I choose to turn left. I don’t know why. I begin driving down the road on the left and soon find myself in an unfamiliar place. The road goes up and down hills, twists and turns, and runs between buildings. The buildings are brick, the size of houses or a little larger, all the same pale color. The area is deserted, but the pattern of streets and buildings is very busy.

I now know I have made the wrong choice. I decide to retrace my route back to the point of choosing and choose again. It’s surprisingly easy to do it, to go backward. Even though I’ve made the wrong choice, I haven’t gotten lost. I can find my way back.

How have I recognized that I’m in the wrong place? Is it just the strangeness of the surroundings? I don’t know. When I return to the point where I turned left, I continue traveling straight. Now I feel that I’m moving in the right direction. It feels like alignment, balance, correctness—not all that remarkable. It’s the absence of that feeling that was noticeable and even disturbing.

Night Sky, Moon

Night Sky, Moon (Photo credit: thisreidwrites)

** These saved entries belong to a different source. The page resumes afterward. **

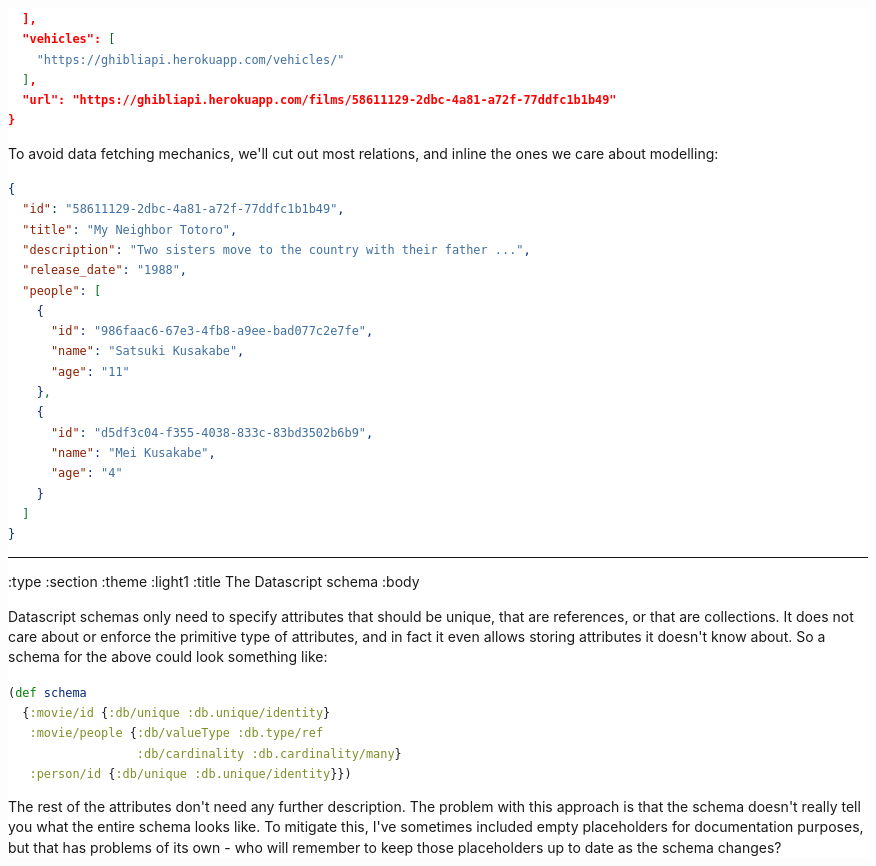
 ```json
  ],
  "vehicles": [
    "https://ghibliapi.herokuapp.com/vehicles/"
  ],
  "url": "https://ghibliapi.herokuapp.com/films/58611129-2dbc-4a81-a72f-77ddfc1b1b49"
}
```

To avoid data fetching mechanics, we'll cut out most relations, and inline the
ones we care about modelling:

```json
{
  "id": "58611129-2dbc-4a81-a72f-77ddfc1b1b49",
  "title": "My Neighbor Totoro",
  "description": "Two sisters move to the country with their father ...",
  "release_date": "1988",
  "people": [
    {
      "id": "986faac6-67e3-4fb8-a9ee-bad077c2e7fe",
      "name": "Satsuki Kusakabe",
      "age": "11"
    },
    {
      "id": "d5df3c04-f355-4038-833c-83bd3502b6b9",
      "name": "Mei Kusakabe",
      "age": "4"
    }
  ]
}
```

--------------------------------------------------------------------------------
:type :section
:theme :light1
:title The Datascript schema
:body

Datascript schemas only need to specify attributes that should be unique, that
are references, or that are collections. It does not care about or enforce the
primitive type of attributes, and in fact it even allows storing attributes it
doesn't know about. So a schema for the above could look something like:

```clj
(def schema
  {:movie/id {:db/unique :db.unique/identity}
   :movie/people {:db/valueType :db.type/ref
                  :db/cardinality :db.cardinality/many}
   :person/id {:db/unique :db.unique/identity}})
```

The rest of the attributes don't need any further description. The problem with
this approach is that the schema doesn't really tell you what the entire schema
looks like. To mitigate this, I've sometimes included empty placeholders for
documentation purposes, but that has problems of its own - who will remember to
keep those placeholders up to date as the schema changes?
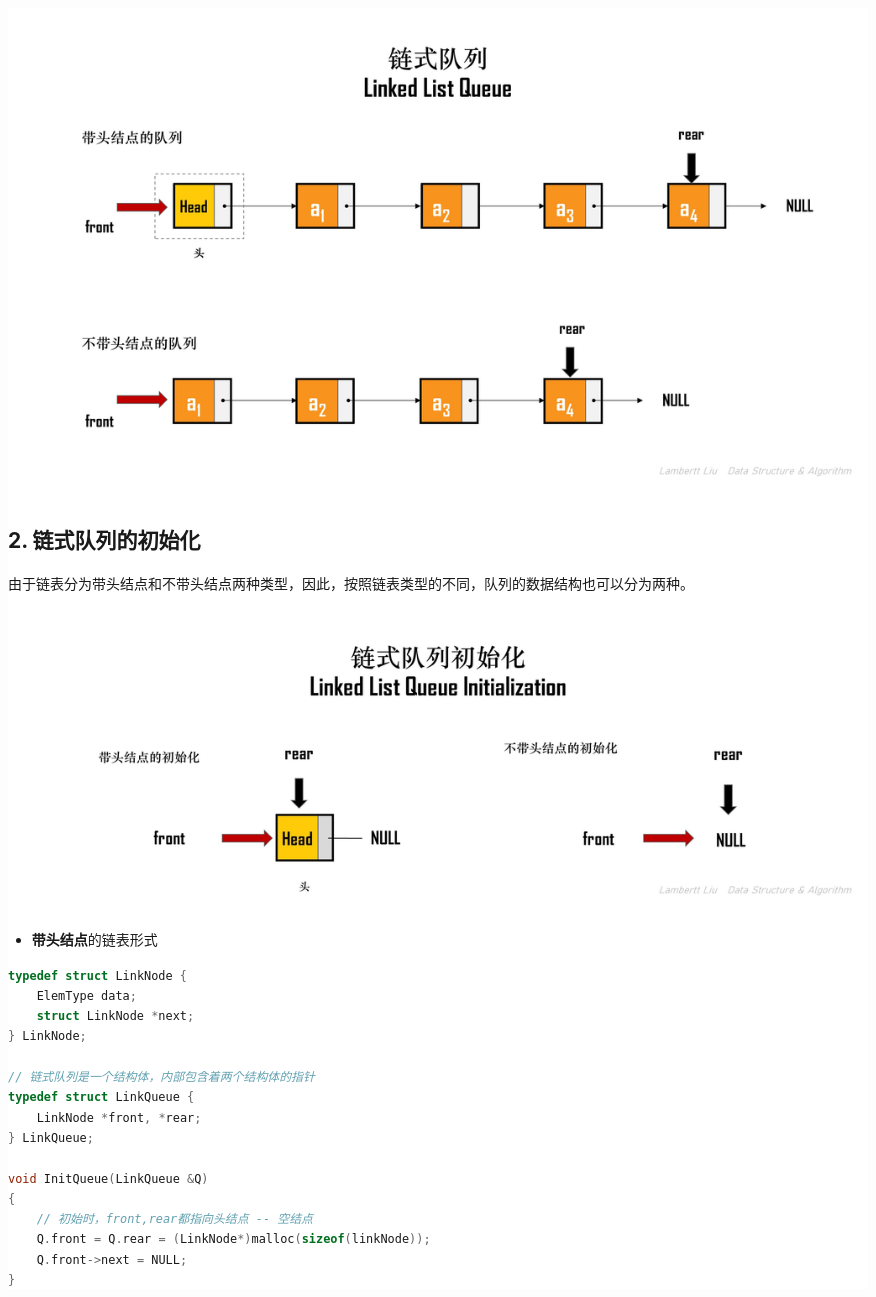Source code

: ![](img/Ch03%20栈与队列/23%20链式队列.jpg)
## 2. 链式队列的初始化
由于链表分为带头结点和不带头结点两种类型，因此，按照链表类型的不同，队列的数据结构也可以分为两种。 

![](img/Ch03%20栈与队列/24%20链式队列初始化.jpg)
- **带头结点**的链表形式
```c
typedef struct LinkNode {
    ElemType data;
    struct LinkNode *next;
} LinkNode;

// 链式队列是一个结构体，内部包含着两个结构体的指针
typedef struct LinkQueue {
    LinkNode *front, *rear; 
} LinkQueue;

void InitQueue(LinkQueue &Q)
{
    // 初始时，front,rear都指向头结点 -- 空结点
    Q.front = Q.rear = (LinkNode*)malloc(sizeof(linkNode));
    Q.front->next = NULL;
}
```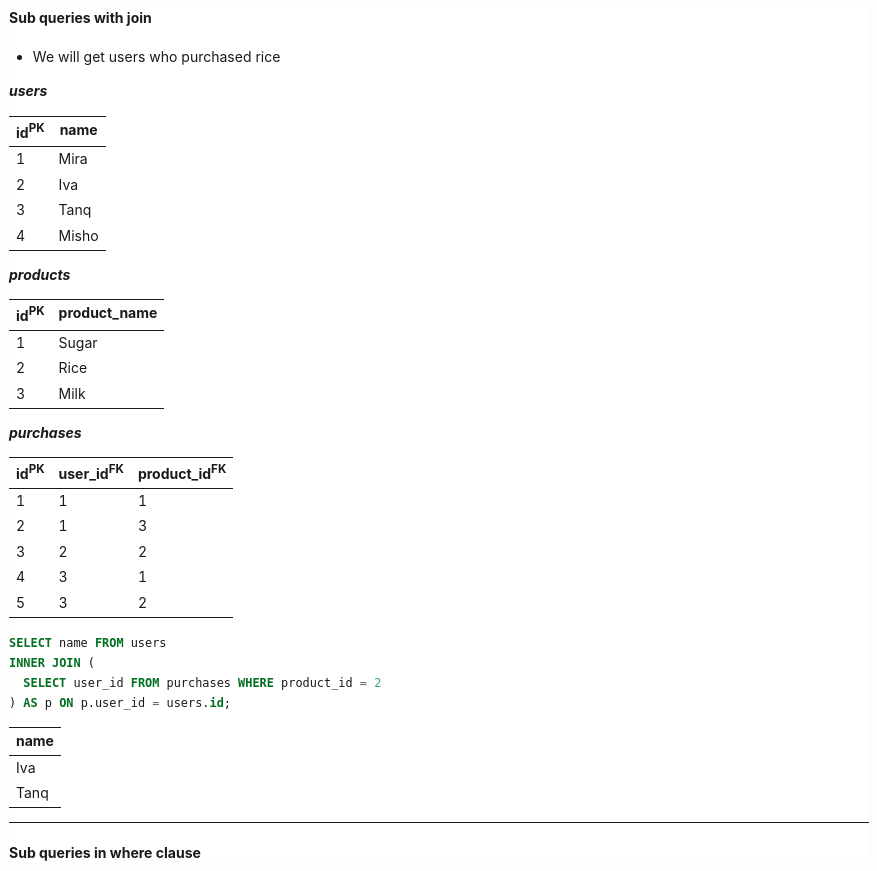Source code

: 
#### Sub queries with join

- We will get users who purchased rice

**_users_**

| id<sup>PK</sup> | name  |
| --------------- | ----- |
| 1               | Mira  |
| 2               | Iva   |
| 3               | Tanq  |
| 4               | Misho |

**_products_**

| id<sup>PK</sup> | product_name |
| --------------- | ------------ |
| 1               | Sugar        |
| 2               | Rice         |
| 3               | Milk         |

**_purchases_**

| id<sup>PK</sup> | user_id<sup>FK</sup> | product_id<sup>FK</sup> |
| --------------- | -------------------- | ----------------------- |
| 1               | 1                    | 1                       |
| 2               | 1                    | 3                       |
| 3               | 2                    | 2                       |
| 4               | 3                    | 1                       |
| 5               | 3                    | 2                       |

```sql
SELECT name FROM users
INNER JOIN (
  SELECT user_id FROM purchases WHERE product_id = 2
) AS p ON p.user_id = users.id;
```

| name |
| ---- |
| Iva  |
| Tanq |

---

#### Sub queries in where clause
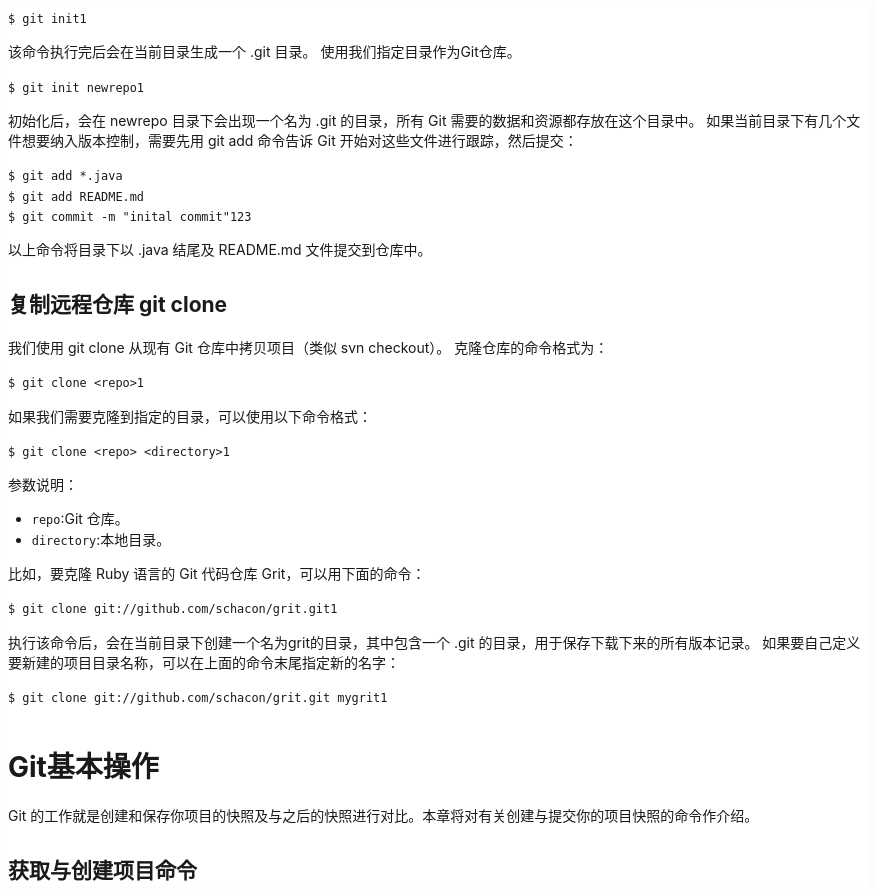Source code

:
 ```
$ git init1
```

该命令执行完后会在当前目录生成一个 .git 目录。 
使用我们指定目录作为Git仓库。

```
$ git init newrepo1
```

初始化后，会在 newrepo 目录下会出现一个名为 .git 的目录，所有 Git 需要的数据和资源都存放在这个目录中。 
如果当前目录下有几个文件想要纳入版本控制，需要先用 git add 命令告诉 Git 开始对这些文件进行跟踪，然后提交：

```
$ git add *.java
$ git add README.md
$ git commit -m "inital commit"123
```

以上命令将目录下以 .java 结尾及 README.md 文件提交到仓库中。

## 复制远程仓库 git clone

我们使用 git clone 从现有 Git 仓库中拷贝项目（类似 svn checkout）。 
克隆仓库的命令格式为：

```
$ git clone <repo>1
```

如果我们需要克隆到指定的目录，可以使用以下命令格式：

```
$ git clone <repo> <directory>1
```

参数说明：

- `repo`:Git 仓库。
- `directory`:本地目录。

比如，要克隆 Ruby 语言的 Git 代码仓库 Grit，可以用下面的命令：

```
$ git clone git://github.com/schacon/grit.git1
```

执行该命令后，会在当前目录下创建一个名为grit的目录，其中包含一个 .git 的目录，用于保存下载下来的所有版本记录。 
如果要自己定义要新建的项目目录名称，可以在上面的命令末尾指定新的名字：

```
$ git clone git://github.com/schacon/grit.git mygrit1
```

# Git基本操作

Git 的工作就是创建和保存你项目的快照及与之后的快照进行对比。本章将对有关创建与提交你的项目快照的命令作介绍。

## 获取与创建项目命令
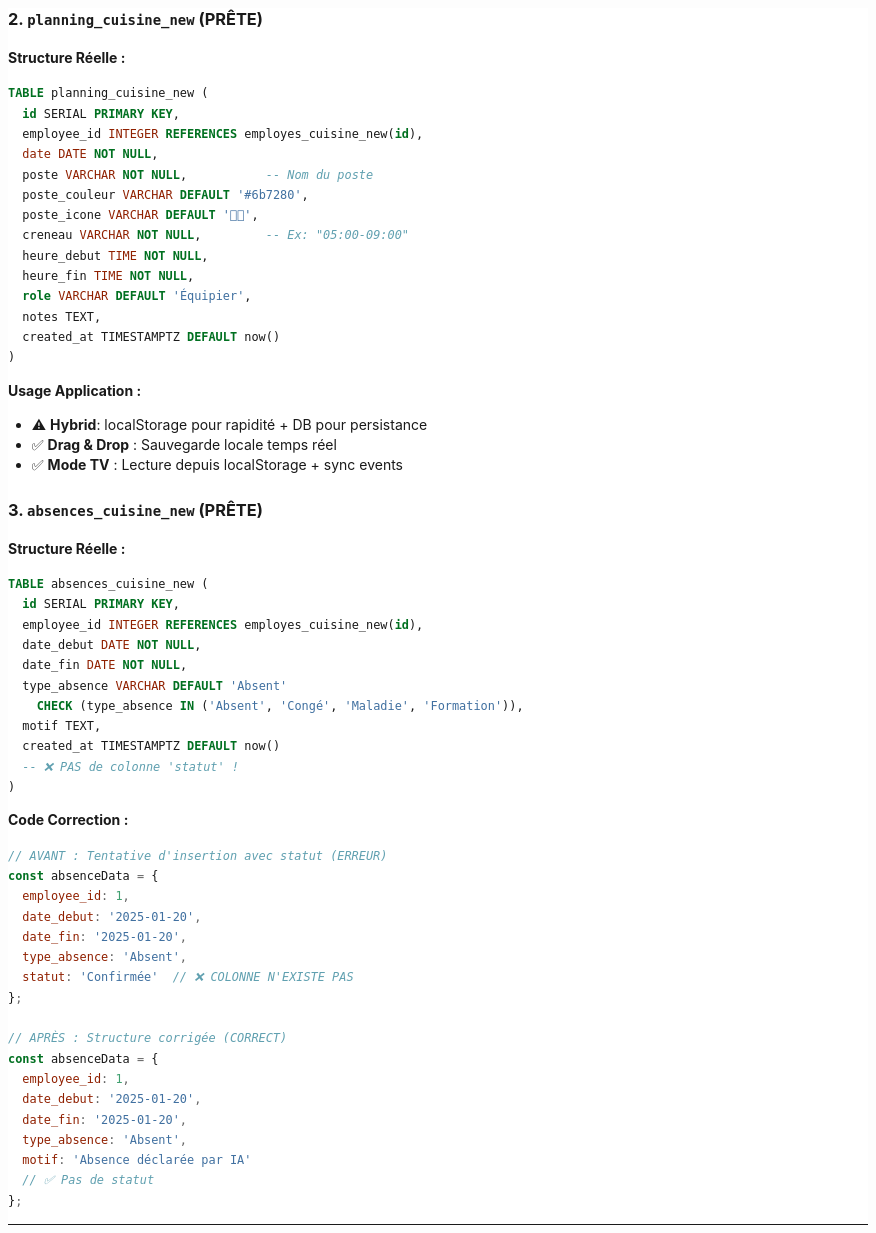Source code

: ### **2. `planning_cuisine_new` (PRÊTE)**

**Structure Réelle :**
```sql
TABLE planning_cuisine_new (
  id SERIAL PRIMARY KEY,
  employee_id INTEGER REFERENCES employes_cuisine_new(id),
  date DATE NOT NULL,
  poste VARCHAR NOT NULL,           -- Nom du poste
  poste_couleur VARCHAR DEFAULT '#6b7280',
  poste_icone VARCHAR DEFAULT '👨‍🍳',
  creneau VARCHAR NOT NULL,         -- Ex: "05:00-09:00"
  heure_debut TIME NOT NULL,
  heure_fin TIME NOT NULL,
  role VARCHAR DEFAULT 'Équipier',
  notes TEXT,
  created_at TIMESTAMPTZ DEFAULT now()
)
```

**Usage Application :**
- ⚠️ **Hybrid**: localStorage pour rapidité + DB pour persistance
- ✅ **Drag & Drop** : Sauvegarde locale temps réel
- ✅ **Mode TV** : Lecture depuis localStorage + sync events

### **3. `absences_cuisine_new` (PRÊTE)**

**Structure Réelle :**
```sql
TABLE absences_cuisine_new (
  id SERIAL PRIMARY KEY,
  employee_id INTEGER REFERENCES employes_cuisine_new(id),
  date_debut DATE NOT NULL,
  date_fin DATE NOT NULL,
  type_absence VARCHAR DEFAULT 'Absent' 
    CHECK (type_absence IN ('Absent', 'Congé', 'Maladie', 'Formation')),
  motif TEXT,
  created_at TIMESTAMPTZ DEFAULT now()
  -- ❌ PAS de colonne 'statut' !
)
```

**Code Correction :**
```javascript
// AVANT : Tentative d'insertion avec statut (ERREUR)
const absenceData = {
  employee_id: 1,
  date_debut: '2025-01-20',
  date_fin: '2025-01-20',
  type_absence: 'Absent',
  statut: 'Confirmée'  // ❌ COLONNE N'EXISTE PAS
};

// APRÈS : Structure corrigée (CORRECT)
const absenceData = {
  employee_id: 1,
  date_debut: '2025-01-20',  
  date_fin: '2025-01-20',
  type_absence: 'Absent',
  motif: 'Absence déclarée par IA'
  // ✅ Pas de statut
};
```

---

Now I’m driving on a country road that curves gently here and there. I’m still the only one traveling on it. I can’t really see very much, but I know there are trees and hills alongside the road. I feel that I know where I am. As I come around a curve, I look up and see the moon in the dark sky. It’s a half or three-quarter moon, and I can see both the dark and the light parts—a complete circle of moon surrounded by a thin ring of light. It is very large, three or four times larger than normal for this late at night. This moon is so compelling. I stare at it for several seconds, caught by it, surprised by it. Why am I seeing it? What does it mean?

When I look back at the road, I see only black in front of me. I blink my eyes a few times to clear them, but nothing happens. Now I’m driving down this country road, alone, in the middle of the night, and I’m blind. I don’t slow down. I don’t veer off the road. I just keep driving.

This is dangerous, but I’m not afraid. I still don’t slow down. I have been blinded by the moon. Blinded by the light of the moon, and driving, driving, driving in the right direction. There’s no one else in my midnight, moonstruck world, and nowhere I need to be. I’m just driving.